▶ Exercise description: Rewrite the motherhood passage below from "By the new standards" to "a safe place.", changing "skating rink" to "swimming pool".

▶ Supplied text:
By the new standards of mothering, my mother was a bust. Given the number of times I got lost when I was young, she might even be termed neglectful. There's only one problem with that conclusion. It's dead wrong. My mother was great at what she did. Don't misunderstand: she didn't sit on the floor and help us build with our Erector sets, didn't haul us from skating rink to piano lessons. She couldn't even drive. But where she was always felt like a safe place.

The idea that that's enough is a tough sell in our

current culture, and not simply because if one of my kids had been found wandering far from our home there would have been a caseworker and a cop at the door. We live in a perfection society now, in which it is possible to make our bodies last longer, to manipulate our faces so the lines of laughter and distress are wiped out. We believe in the illusion of control, and nowhere has that become more powerful--and more pernicious--than in the phenomenon of manic motherhood. What the child-care guru D. W. Winnicott once called "the ordinary devoted mother" is no longer good enough. Instead there is an ober-mom who bounces from soccer field to school fair to play date until she falls into bed at the end of the day, exhausted, her life somewhere between the Stations of the Cross and a decathlon.

A perfect storm of trends and events contributed to this. One was the teeter-totter scientific argument of nature versus nurture. When my mother was raising kids, there was a sub rosa assumption that they were what they were. The smart one. The sweet one. Even the bad one. There was only so much a mother could do to mold the clay she'd been dealt.

But as I became a mother, all that was changing. Little minds, we learned from researchers, were infinitely malleable, even before birth. Don't get tense: tense moms make tense infants. (That news'll make you tense!) In a prenatal exercise class, I remember lying on the mat working on what was left of my stomach muscles, listening to the instructor repeating, "Now hug your baby." If I had weak abs, did that mean my baby went unhugged? Keeping up with the Joneses turned into keeping up with the Joneses' kids. Whose mothers, by the way, lied. I now refuse to believe in 9-month-olds who speak in full sentences. But I was more credulous, and more vulnerable, when I had a 9-month-old myself.

▶ Input data:
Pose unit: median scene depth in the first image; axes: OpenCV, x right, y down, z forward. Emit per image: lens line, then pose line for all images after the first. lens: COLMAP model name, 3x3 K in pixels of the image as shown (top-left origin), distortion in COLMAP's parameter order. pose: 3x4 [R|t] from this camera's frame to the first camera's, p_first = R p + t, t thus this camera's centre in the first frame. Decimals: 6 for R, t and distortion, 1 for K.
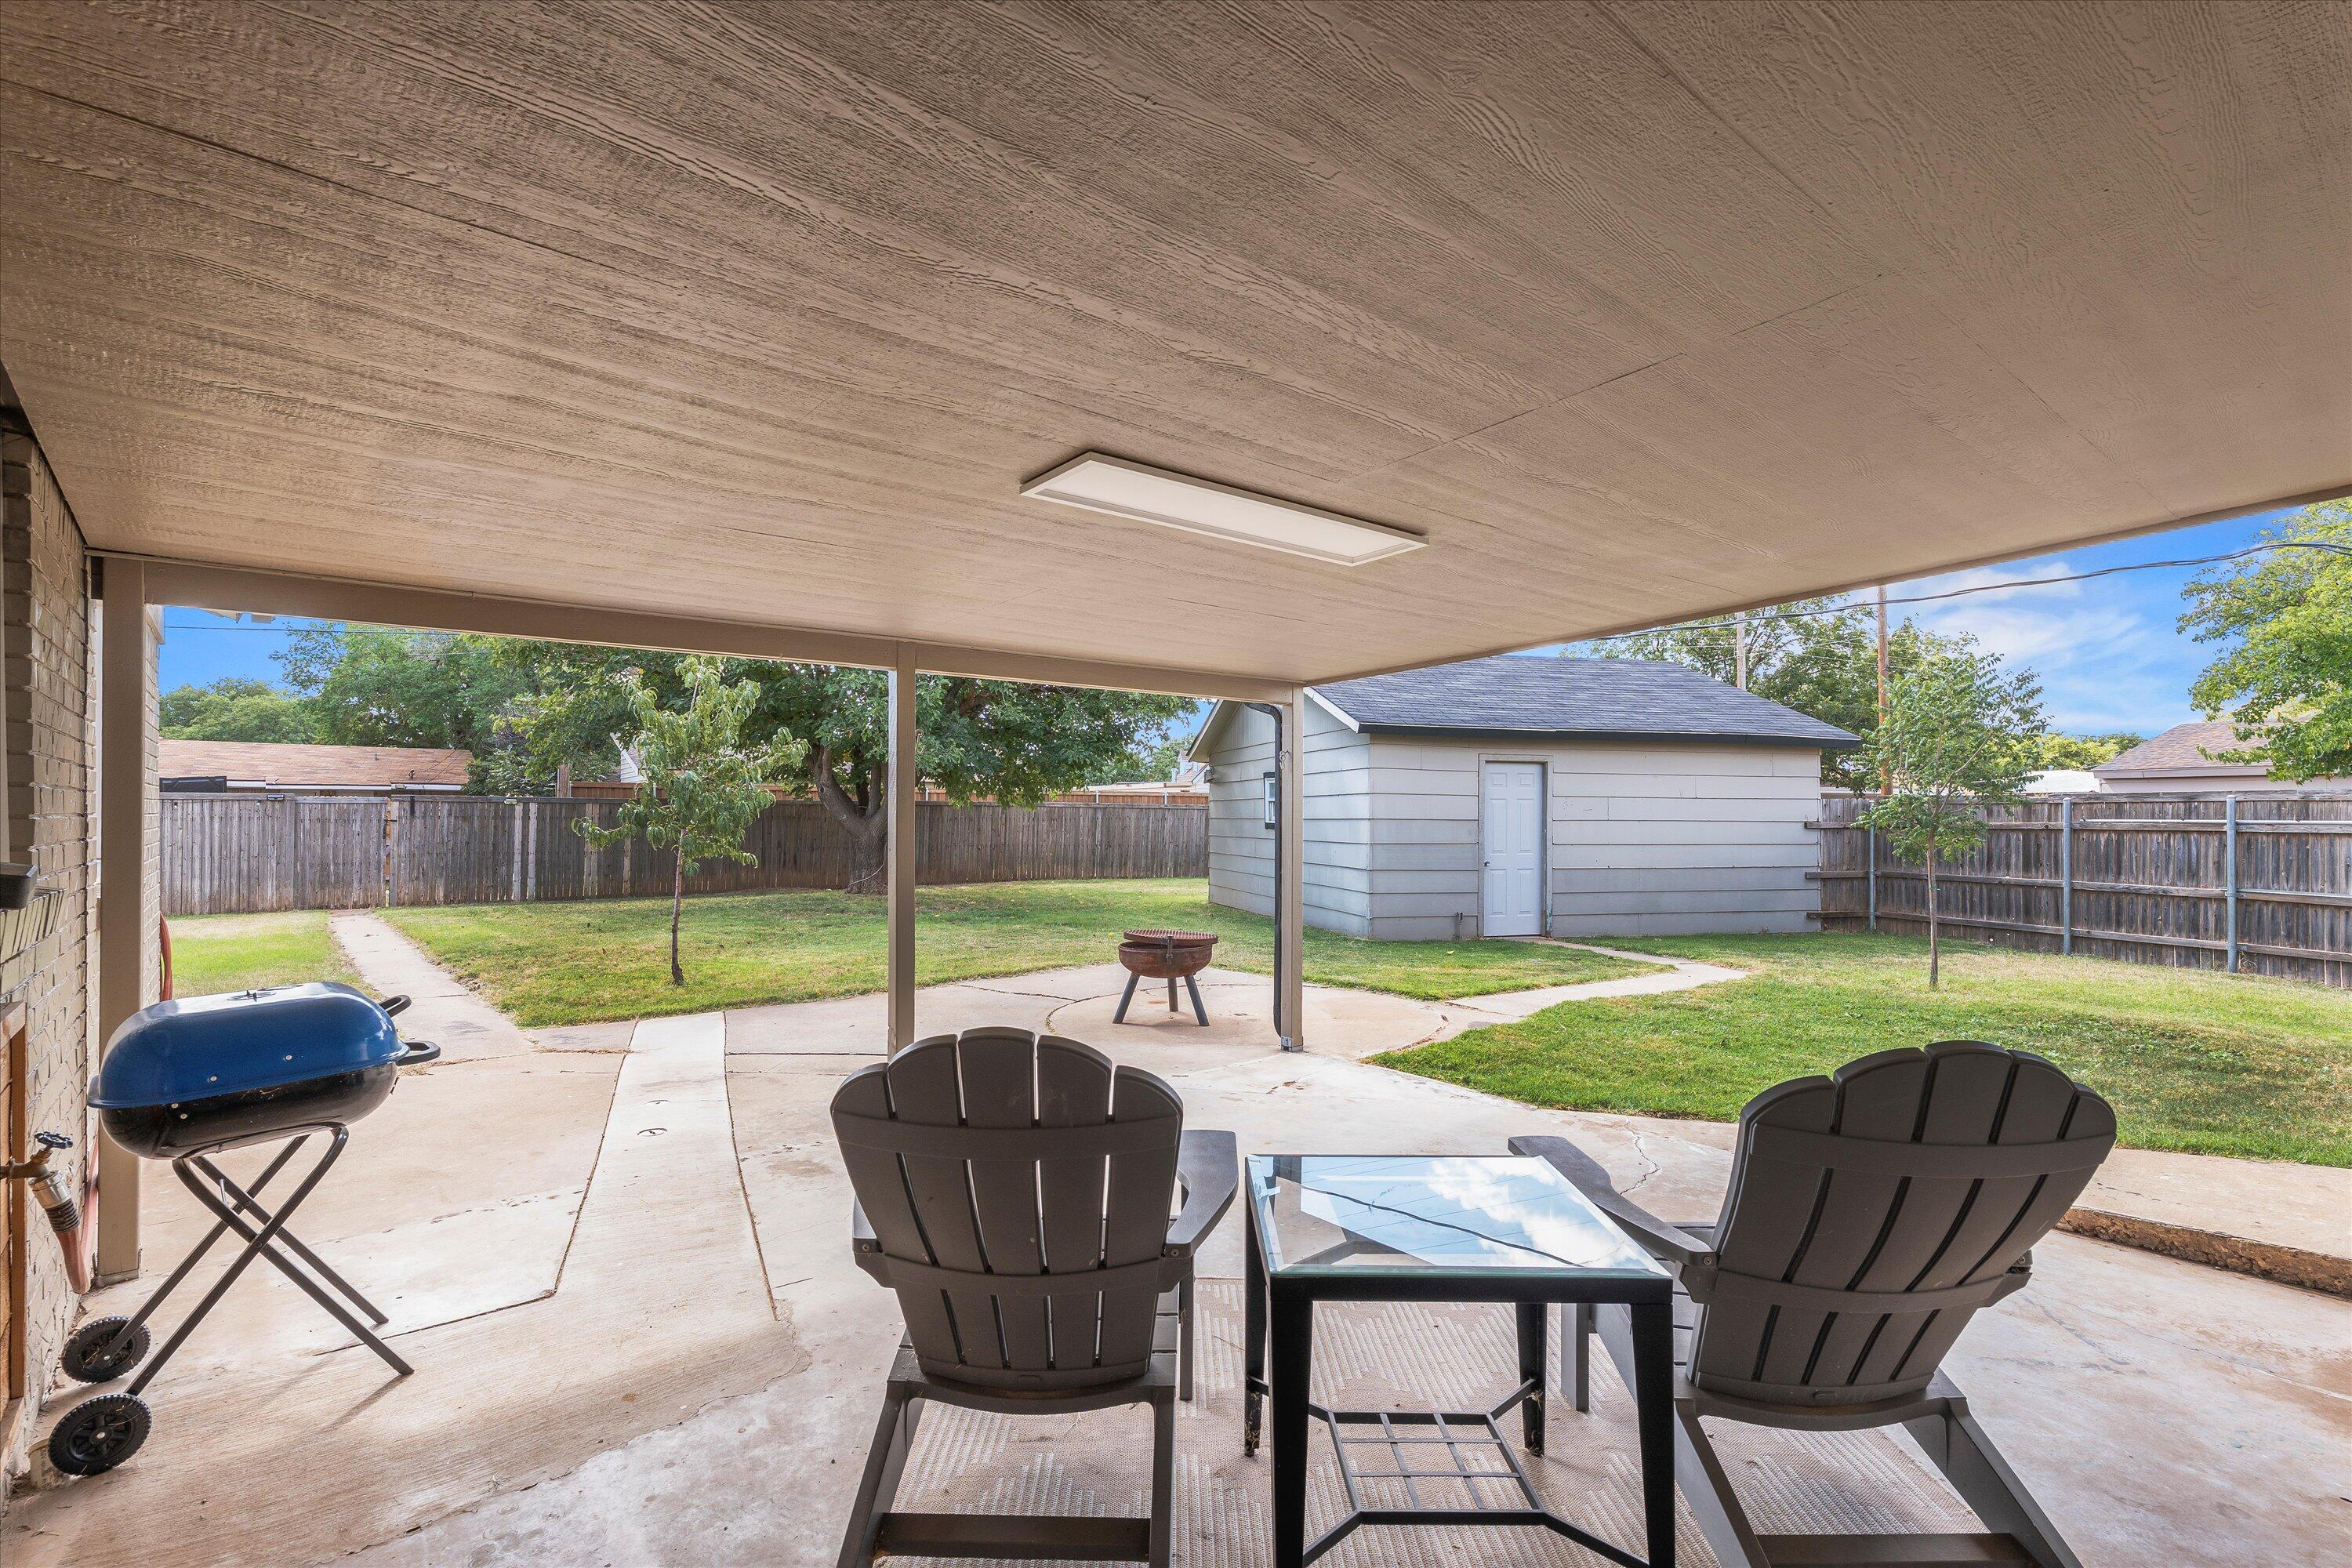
lens RADIAL K [[1100.5, 0, 1167.6], [0, 1100.5, 786.1], [0, 0, 1]] dist [-0.000499, 0.000259]
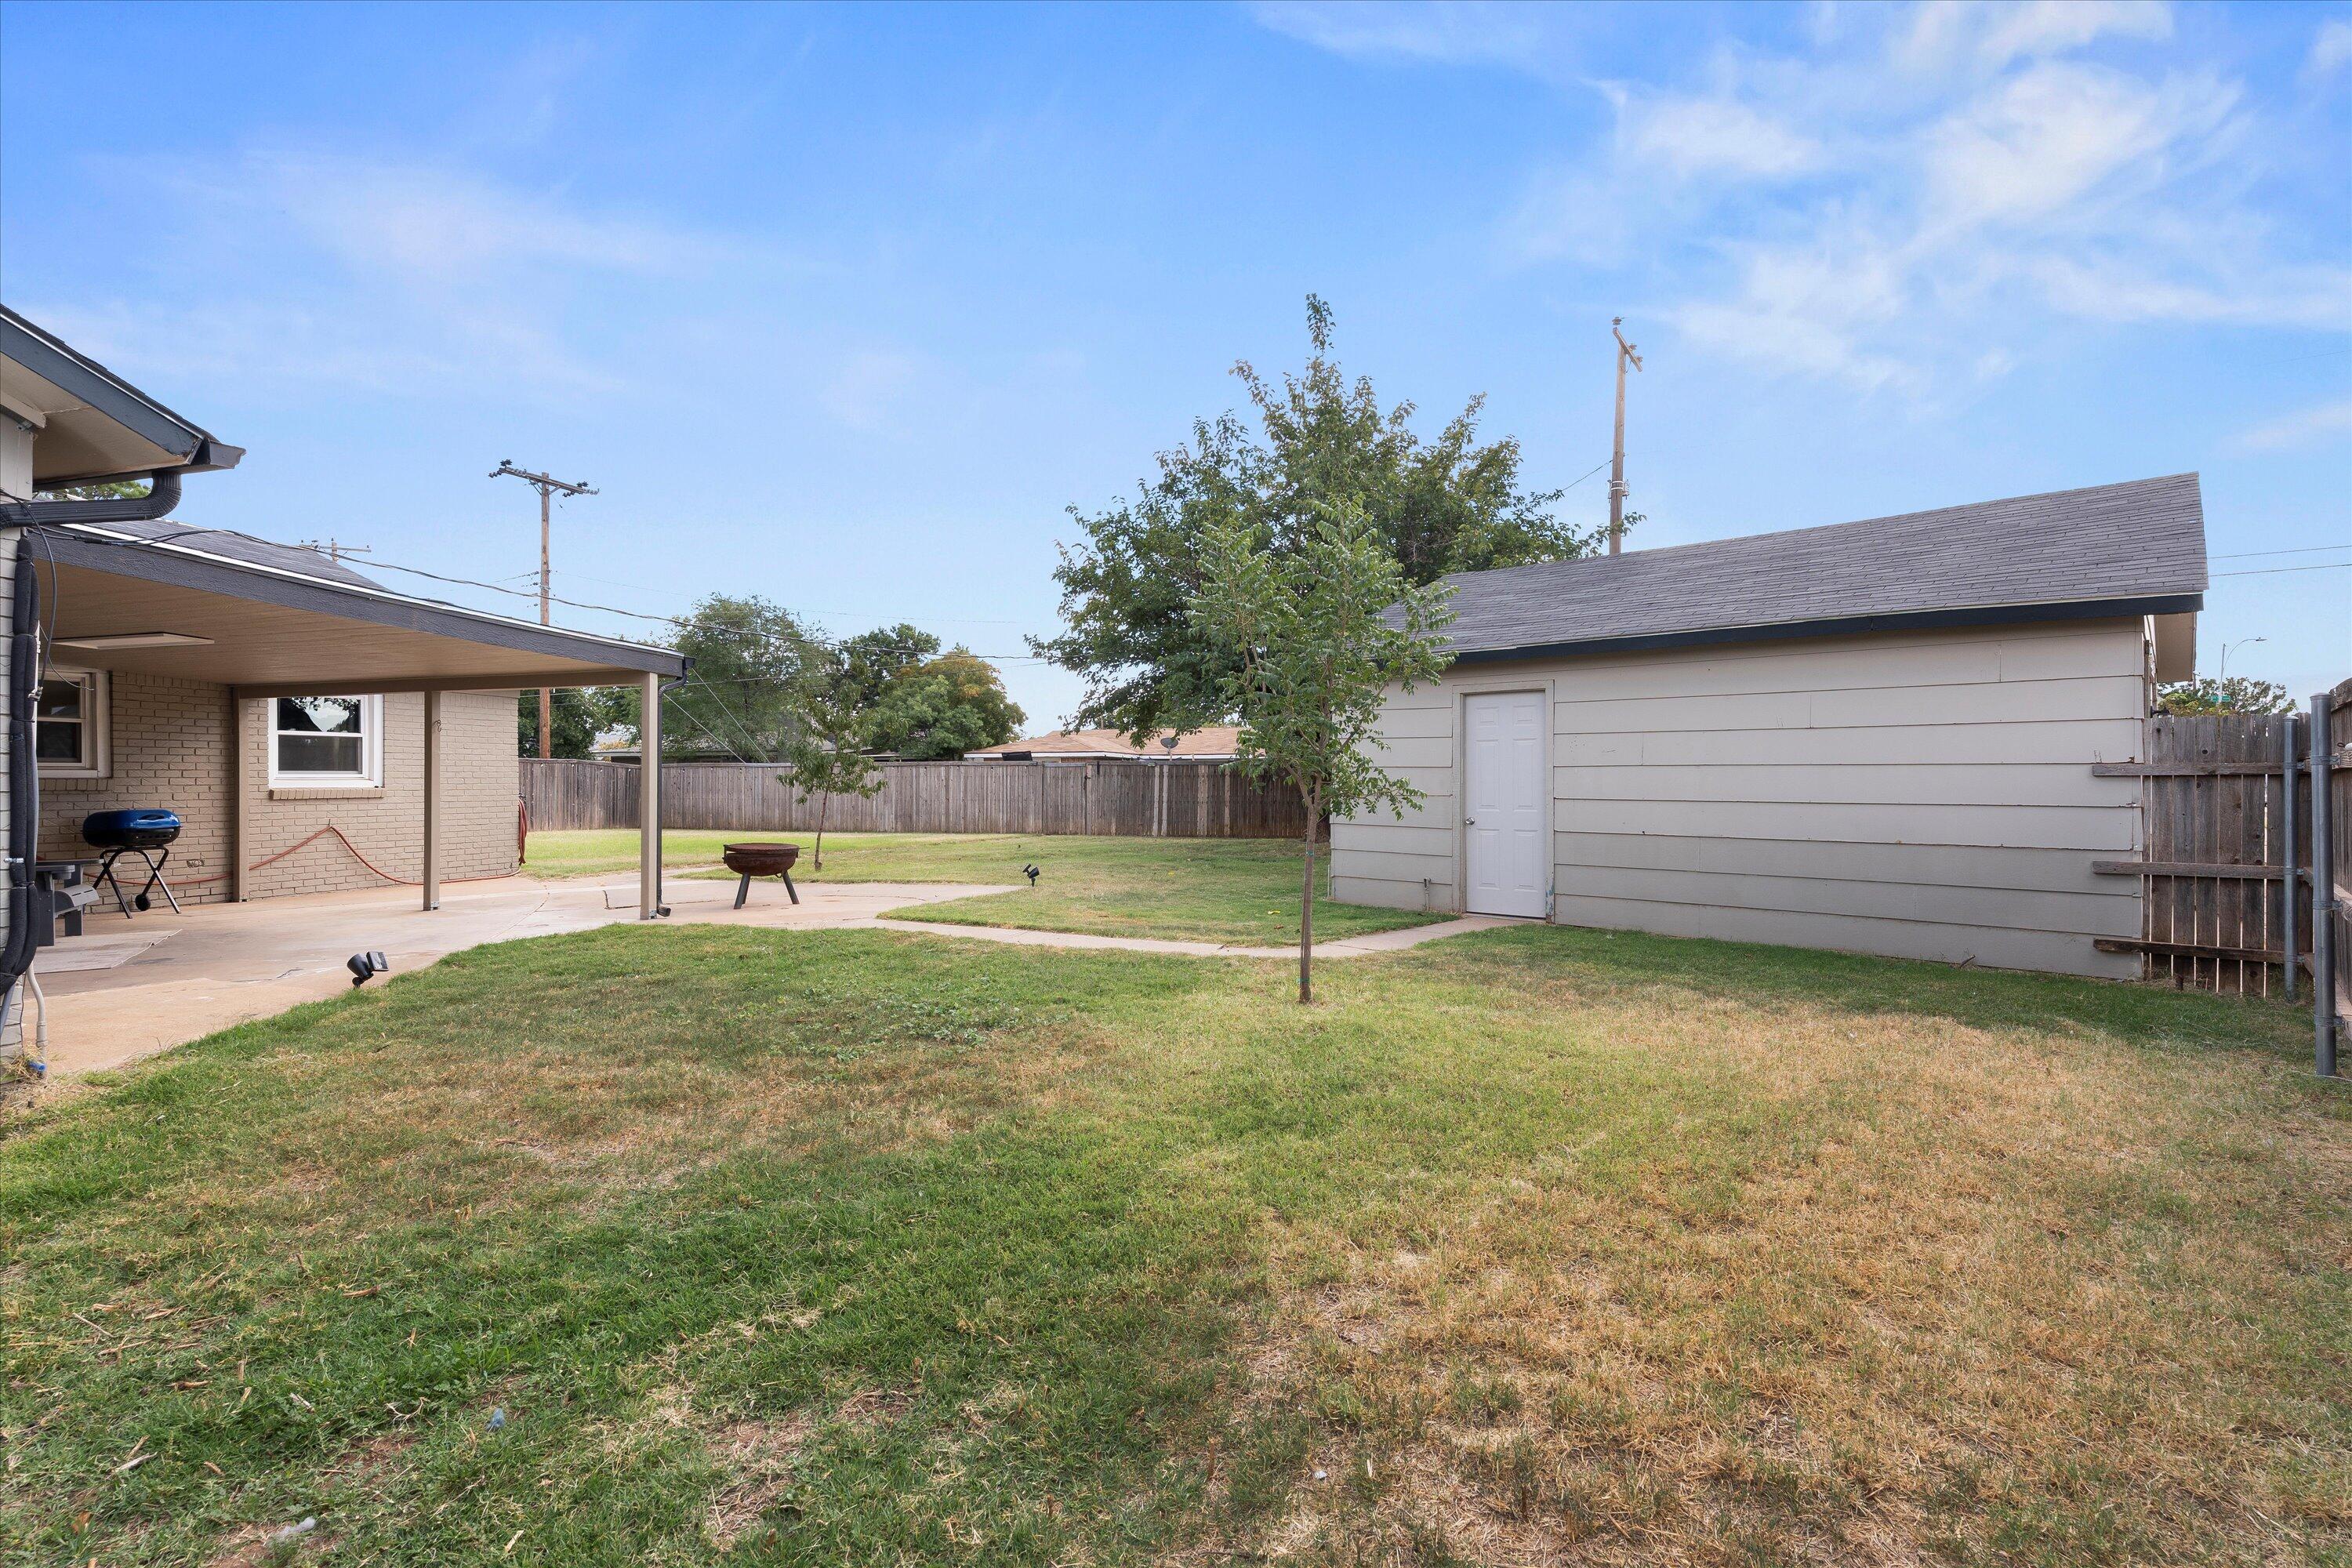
lens RADIAL K [[1100.5, 0, 1167.6], [0, 1100.5, 786.1], [0, 0, 1]] dist [-0.000499, 0.000259]
pose [[0.537391, 0.002312, -0.843330, 0.780517], [0.022207, 0.999611, 0.016891, 0.024224], [0.843041, -0.027804, 0.537130, 0.351441]]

▶ Exercise solution:
By the new standards of mothering, my mother was a bust. Given the number of times I got lost when I was young, she might even be termed neglectful. There's only one problem with that conclusion. It's dead wrong. My mother was great at what she did. Don't misunderstand: she didn't sit on the floor and help us build with our Erector sets, didn't haul us from swimming pool to piano lessons. She couldn't even drive. But where she was always felt like a safe place.